The full setup guide lives in our Claude Cowork for Account Executives pillar article — including workflows, integrations, and the full ROI breakdown. This piece is different. These are 10 specific tactics that AEs have discovered by actually deploying Claude Cowork on live deals. Some are obvious in retrospect. Most aren't.

Each trick includes what it does, why it works, and a prompt you can use immediately. No ramp-up required.

01

Use the Earnings Call Trick for Fortune 500 Accounts

Pull the most recent earnings call transcript for any public company (free from Seeking Alpha, The Motley Fool, or the company's IR site). Feed it to Cowork. Ask it to identify every pain point the CFO or CEO mentioned and map each one to a category: cost pressure, growth initiative, operational risk, or competitive threat.

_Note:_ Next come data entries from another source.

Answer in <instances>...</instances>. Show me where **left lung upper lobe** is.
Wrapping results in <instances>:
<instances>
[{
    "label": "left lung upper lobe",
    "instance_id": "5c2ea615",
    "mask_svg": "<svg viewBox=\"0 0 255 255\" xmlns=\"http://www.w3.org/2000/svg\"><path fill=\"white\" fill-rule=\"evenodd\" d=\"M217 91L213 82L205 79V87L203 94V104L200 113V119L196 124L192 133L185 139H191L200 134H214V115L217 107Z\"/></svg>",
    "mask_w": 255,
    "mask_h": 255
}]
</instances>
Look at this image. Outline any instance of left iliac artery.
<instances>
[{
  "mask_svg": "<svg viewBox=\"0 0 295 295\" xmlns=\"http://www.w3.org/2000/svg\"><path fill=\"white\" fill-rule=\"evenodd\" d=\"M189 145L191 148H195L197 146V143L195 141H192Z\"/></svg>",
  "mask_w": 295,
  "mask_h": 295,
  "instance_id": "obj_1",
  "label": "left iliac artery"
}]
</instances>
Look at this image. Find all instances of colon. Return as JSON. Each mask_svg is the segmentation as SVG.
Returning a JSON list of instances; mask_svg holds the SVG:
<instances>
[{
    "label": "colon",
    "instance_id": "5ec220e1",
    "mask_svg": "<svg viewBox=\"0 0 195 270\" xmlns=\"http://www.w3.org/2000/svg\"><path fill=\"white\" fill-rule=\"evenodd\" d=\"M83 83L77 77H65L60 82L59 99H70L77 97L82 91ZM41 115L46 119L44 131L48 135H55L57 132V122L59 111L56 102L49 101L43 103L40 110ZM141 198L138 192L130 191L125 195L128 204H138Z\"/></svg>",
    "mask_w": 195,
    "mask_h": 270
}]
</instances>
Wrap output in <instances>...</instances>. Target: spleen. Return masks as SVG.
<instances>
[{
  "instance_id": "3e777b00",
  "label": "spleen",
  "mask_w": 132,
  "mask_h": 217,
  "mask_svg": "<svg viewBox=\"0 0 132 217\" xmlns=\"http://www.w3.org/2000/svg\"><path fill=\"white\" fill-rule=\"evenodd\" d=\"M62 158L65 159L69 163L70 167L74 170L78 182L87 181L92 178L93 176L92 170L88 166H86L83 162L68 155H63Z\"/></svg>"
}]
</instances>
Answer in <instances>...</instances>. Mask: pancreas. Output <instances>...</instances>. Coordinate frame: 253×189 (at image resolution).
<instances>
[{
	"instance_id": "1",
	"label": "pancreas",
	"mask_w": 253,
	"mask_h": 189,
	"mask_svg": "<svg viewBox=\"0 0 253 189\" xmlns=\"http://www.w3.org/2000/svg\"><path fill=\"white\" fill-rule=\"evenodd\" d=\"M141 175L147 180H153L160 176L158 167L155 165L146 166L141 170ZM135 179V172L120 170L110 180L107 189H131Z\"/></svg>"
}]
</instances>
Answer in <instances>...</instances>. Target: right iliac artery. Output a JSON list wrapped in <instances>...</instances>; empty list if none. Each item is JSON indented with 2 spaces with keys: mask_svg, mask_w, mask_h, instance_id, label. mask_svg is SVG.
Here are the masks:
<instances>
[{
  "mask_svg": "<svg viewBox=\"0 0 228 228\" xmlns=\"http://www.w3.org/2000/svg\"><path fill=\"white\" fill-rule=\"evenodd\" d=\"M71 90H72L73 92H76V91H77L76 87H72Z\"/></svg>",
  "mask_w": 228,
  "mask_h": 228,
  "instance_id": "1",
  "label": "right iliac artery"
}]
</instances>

What you get is a prioritised list of what leadership is publicly worried about — in their own words. Use those words in your outreach and discovery. When you quote a prospect's CEO back at them, it doesn't sound like AI-generated content. It sounds like you did your homework.

Prompt
Here is the earnings call transcript for [COMPANY]. Identify every challenge, risk, or concern mentioned by the CEO or CFO. Categorise each as: cost pressure, growth initiative, operational risk, or competitive threat. For each one, write one sentence connecting it to the problems we solve: [YOUR VALUE PROP IN 1-2 SENTENCES]. Output as a table with columns: Quote | Category | Connection to Our Solution
02

Build a Stakeholder Map from LinkedIn Job Postings

When a target account posts 5+ jobs in a specific function within 60 days, it signals investment, transformation, or pain. Paste the job descriptions into Cowork and ask it to reverse-engineer the organisational initiative behind the hiring.

A company hiring a "VP of Revenue Operations + 3 RevOps Analysts + a CRM Administrator" is almost certainly rebuilding their sales infrastructure. That's your conversation hook. This technique surfaces buying signals that no data vendor packages or sells — because it requires interpretation, not just data retrieval.

Prompt
Here are [N] recent job postings from [COMPANY]. Analyse the pattern of roles being hired and infer: 1. What strategic initiative is likely driving this hiring? 2. What pain or gap does this initiative suggest? 3. Who is likely the internal champion for this initiative (based on function and seniority of the roles)? 4. What is a credible conversation opener I could use with [PROSPECT TITLE] that references this hiring pattern without sounding like I'm stalking their LinkedIn?
03

Run a "Why We Lose" Analysis on Your Last 5 Losses

Pull your Salesforce closed-lost notes from the last 5 competitive losses. Paste them into Cowork and ask it to identify patterns — not just the stated loss reason (which is often wrong or incomplete), but the underlying themes: budget timing, stakeholder alignment, competitive positioning, or product gaps.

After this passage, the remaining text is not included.